-- start Extract to read --

B. MTC (Dkt. No. 97)
After reviewing the sections of Mr. Sharma's deposition provided to the Court, the Court finds that the MTC should be granted. The Court agrees with Defendants/Intervenors that Plaintiff cannot hide behind Mr. Sharma's claimed ignorance. Mr. Sharma was designated as Plaintiff's corporate witness on Topics 18, 27, 45, 49, and 52. Defendants/Intervenors are entitled to depose an educated, knowledgeable corporate witness to ask factual questions and get responsive answers, within the scope of his designated topics. A corporate witness cannot avoid answering factual questions because those questions may also relate to an expert's opinion-the corporate witness is obligated to testify for the organization. Moreover, Mr. Sharma's and Plaintiff's attempts to deflect and point to Plaintiff's interrogatory responses and infringement contentions in response to questions are unavailing, as “the Rules don't give [Plaintiff] the right to ignore a 30(b)(6) notice and instead rely on previously submitted interrogatory responses.” Raytheon Co. v. Cray, Inc., No. 2:15-CV-01554-JRG-RSP, 2017 WL 2452740, at *3 (E.D. Tex. June 6, 2017).

-- end Extract to read --
-- start Supplied information --

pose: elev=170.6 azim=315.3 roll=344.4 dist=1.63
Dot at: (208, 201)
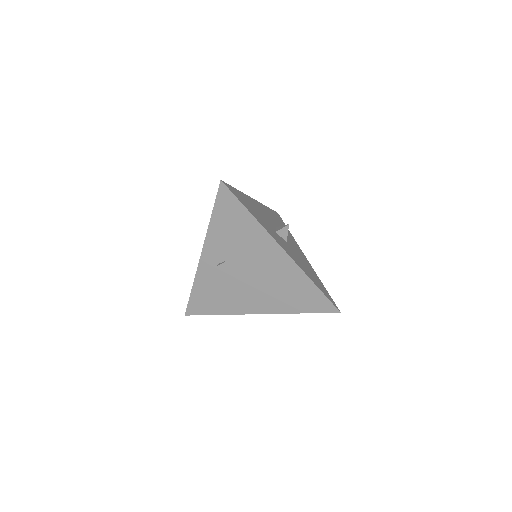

-- end Supplied information --

Task to complete
State whether each statement agrees with the ruling on the MTC, answering yes or no and quoting the deciding words: (a) Mr. Sharma was designated as Plaintiff's corporate witness on Topics 18, 27, 45, 49, and 52. (b) The Court finds that the MTC should be denied. (c) A corporate witness may decline factual questions that may also relate to an expert's opinion. Base every answer on the ruling alone.

The output
(a) Yes: "Mr. Sharma was designated as Plaintiff's corporate witness on Topics 18, 27, 45, 49, and 52."
(b) No: "the Court finds that the MTC should be granted."
(c) No: "A corporate witness cannot avoid answering factual questions because those questions may also relate to an expert's opinion"